Medically, what I found fascinating is that they are using a finger-prick to gather blood for testing. Why I find it interesting is that, almost every time I have to had blood drawn for one reason or another, my husband informs me that in Russia, they used a finger-prick, rather than drawing several tubes of blood like the phlebotomists traditionally do here. Of course, the medical establishment in this reality has been frightfully decimated, and they are teaching the next generation through apprenticeship programs, begun as young as age 14. Kira, a maternity nurse intern, is just 16; the youngest remaining human (that they know of) is Saladin, who is 14. The virus they are fighting is insidious – mutating from blood-born to air-born and back again, apparently, as needed to keep itself alive. A really nasty little piece of business.
Obviously whenever you are learning about something, it is important to remember that there are multiple sides to any story. A simple way to explain this is to say that every person has their own reality, and that any “history” we are taught, we have to take with a grain of salt – because there is always going to be a slant, at least in the beginning, and as time goes on and that slant is ingrained into the psyche of the people, pretty soon it becomes “the truth” - even if it is not necessarily so. So while things at first seem cut and dried in East Meadow, as the book gradually goes along, we learn more and more about the true of the situation, the reality of the world, and everything goes askew. I loved it.
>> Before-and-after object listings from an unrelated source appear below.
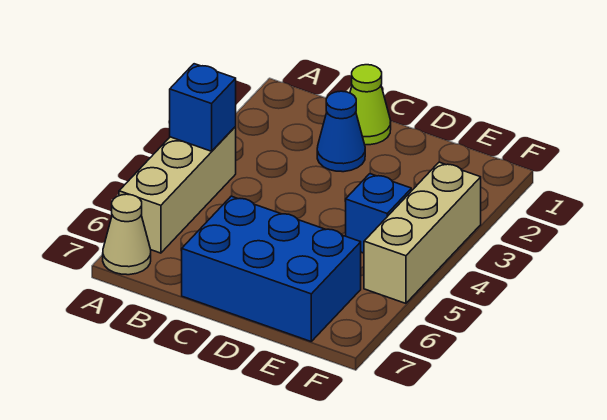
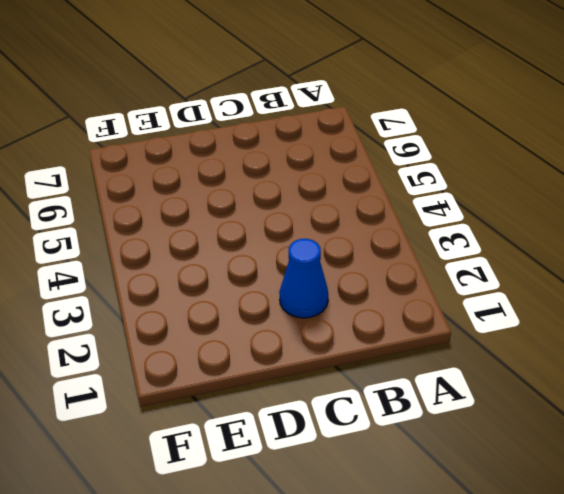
none -> tan 1x3 brick [119,127,236,253]
none -> tan 1x1 cone [103,194,151,275]

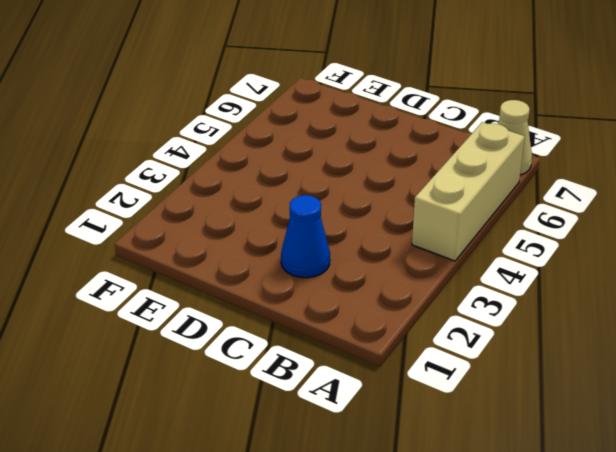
none -> lime 1x1 cone [350,65,391,145]
none -> blue 2x3 brick [182,196,361,341]

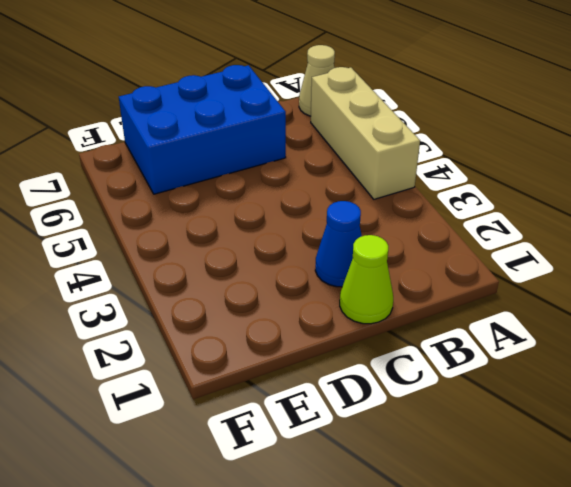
none -> blue 1x1 brick [346,174,411,253]
none -> tan 1x3 brick [364,162,481,303]

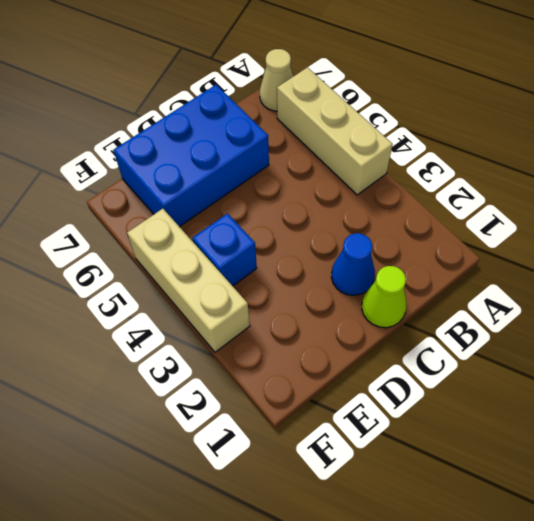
none -> blue 1x1 brick [170,64,236,151]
I’ve seen other reviewers complain about a lack of character development; I guess some might see it as so, but I felt that this was a pretty accurate representation of a group of people, scrabbling to survive at the edge of the apocalypse, and so many of them young – just how psychologically developed could they be? It’s not like they have the same sorts of advantages we have in our oh-so-comfortable world here. So, I would take those complaints with a grain of salt and read this for what it is. I think Wells did a brilliant job and I highly recommend this book for fans of dystopian fiction.